(Dataset entries)

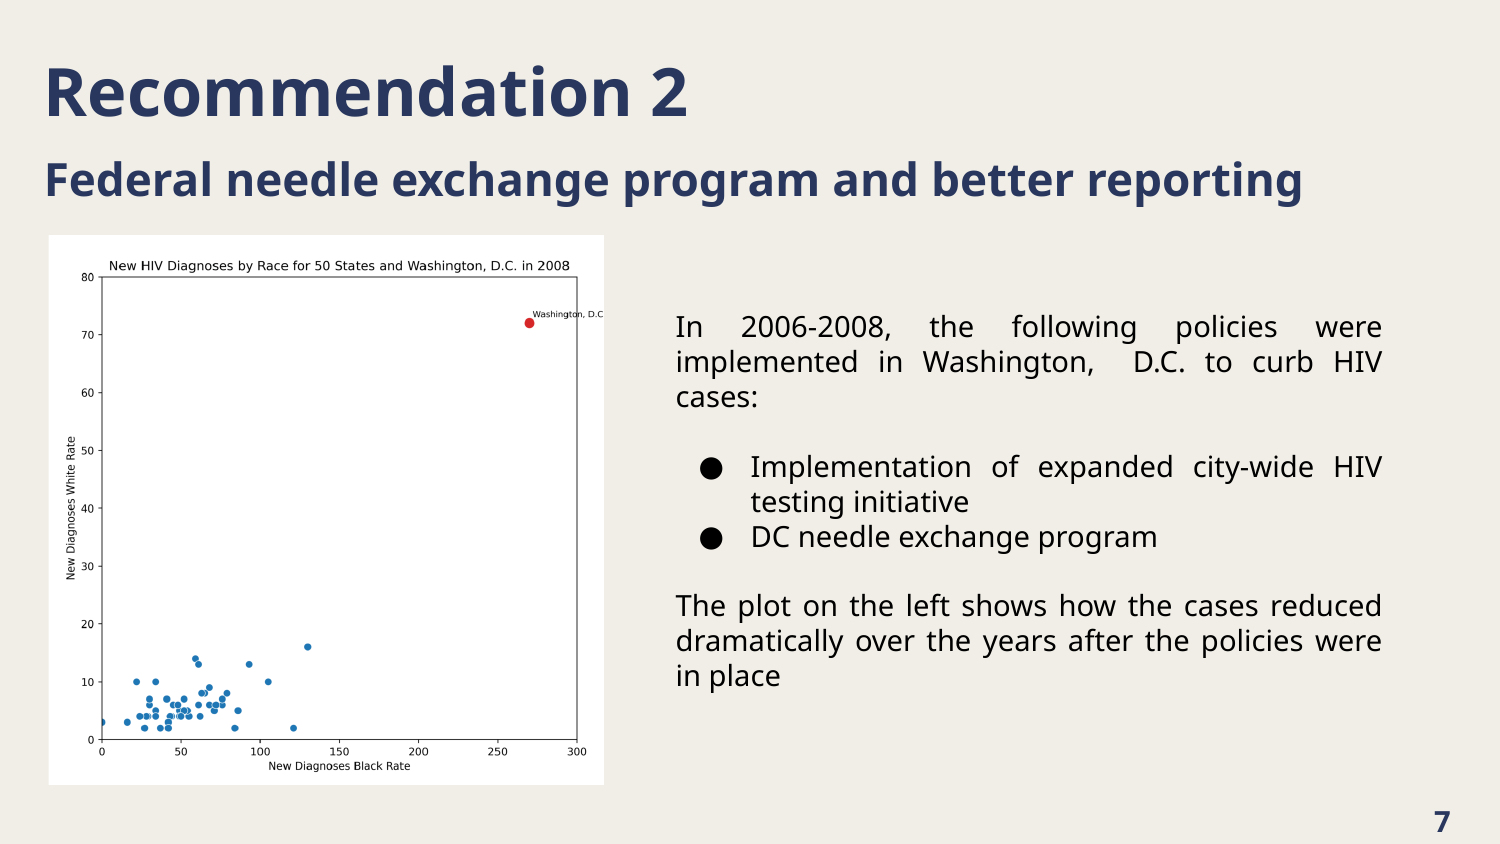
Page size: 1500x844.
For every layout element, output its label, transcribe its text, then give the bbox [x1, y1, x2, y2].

text_box Recommendation 2 Federal needle exchange program and better reporting [28, 0, 1484, 278]
text_box In 2006-2008, the following policies were implemented in Washington, D.C. to curb HIV cases: Implementation of expanded city-wide HIV testing initiative DC needle exchange program The plot on the left shows how the cases reduced dramatically over the years after the policies were in place [660, 293, 1399, 708]
text_box 7 [1400, 783, 1485, 844]
picture [48, 235, 605, 786]
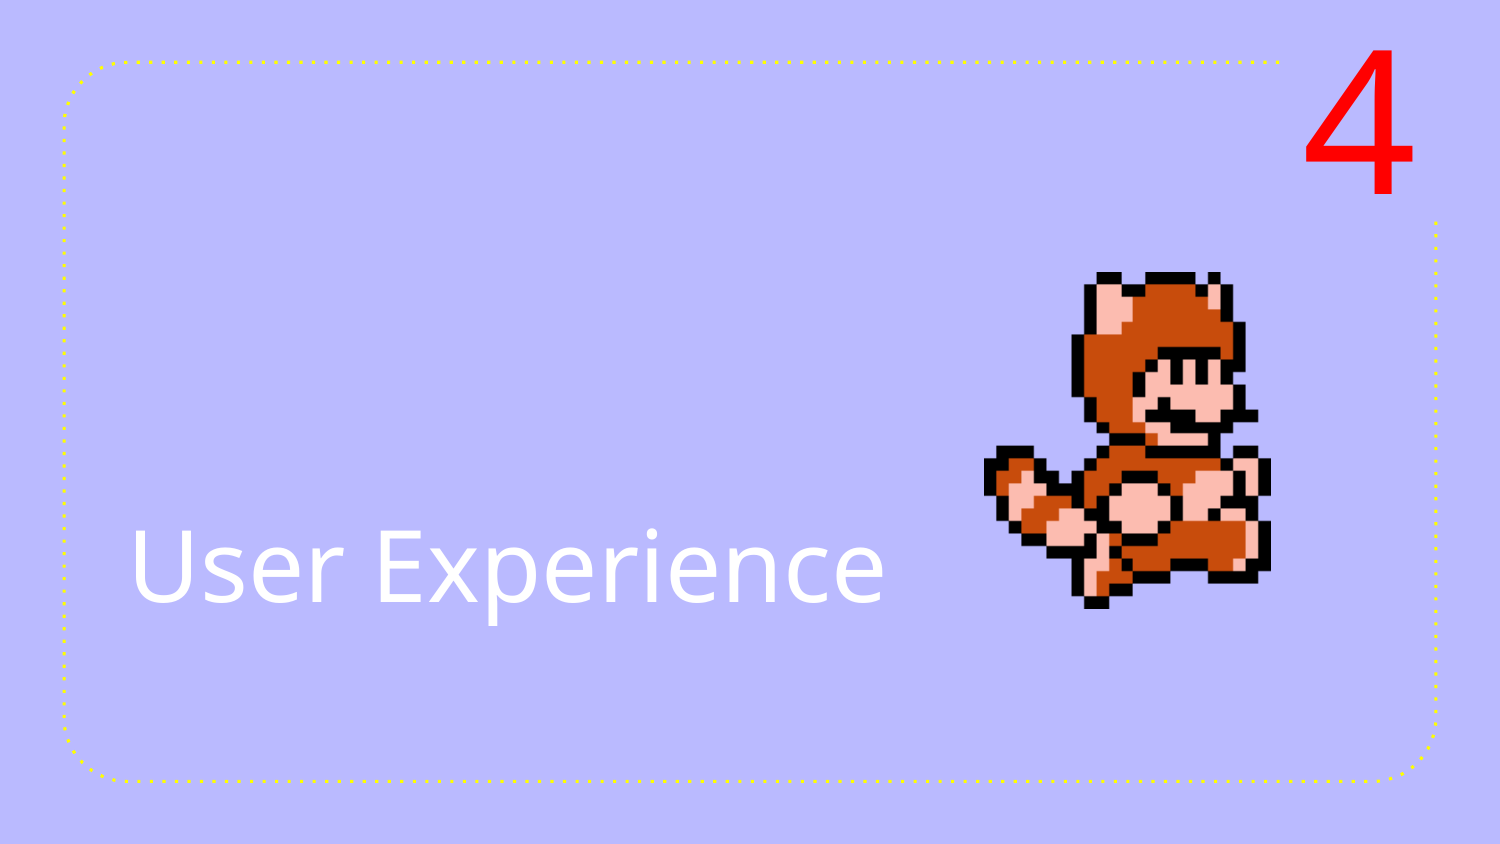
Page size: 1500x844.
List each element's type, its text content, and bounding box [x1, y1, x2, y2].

picture [983, 272, 1271, 610]
text_box 4 [1281, 0, 1439, 229]
title User Experience [112, 447, 1388, 638]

[Action item] When you copy the entries above, keep every word exactly and omit the images.

[Solution for this task]
Page size: 1500x844.
For every layout element, output its label, transcribe its text, then give the bbox [x1, y1, x2, y2].

text_box Recommendation 2 Federal needle exchange program and better reporting [28, 0, 1484, 278]
text_box In 2006-2008, the following policies were implemented in Washington, D.C. to curb HIV cases: Implementation of expanded city-wide HIV testing initiative DC needle exchange program The plot on the left shows how the cases reduced dramatically over the years after the policies were in place [660, 293, 1399, 708]
text_box 7 [1400, 783, 1485, 844]
picture [48, 235, 605, 786]
Page size: 1500x844.
List each element's type, its text content, and bounding box [x1, y1, x2, y2].

picture [983, 272, 1271, 610]
text_box 4 [1281, 0, 1439, 229]
title User Experience [112, 447, 1388, 638]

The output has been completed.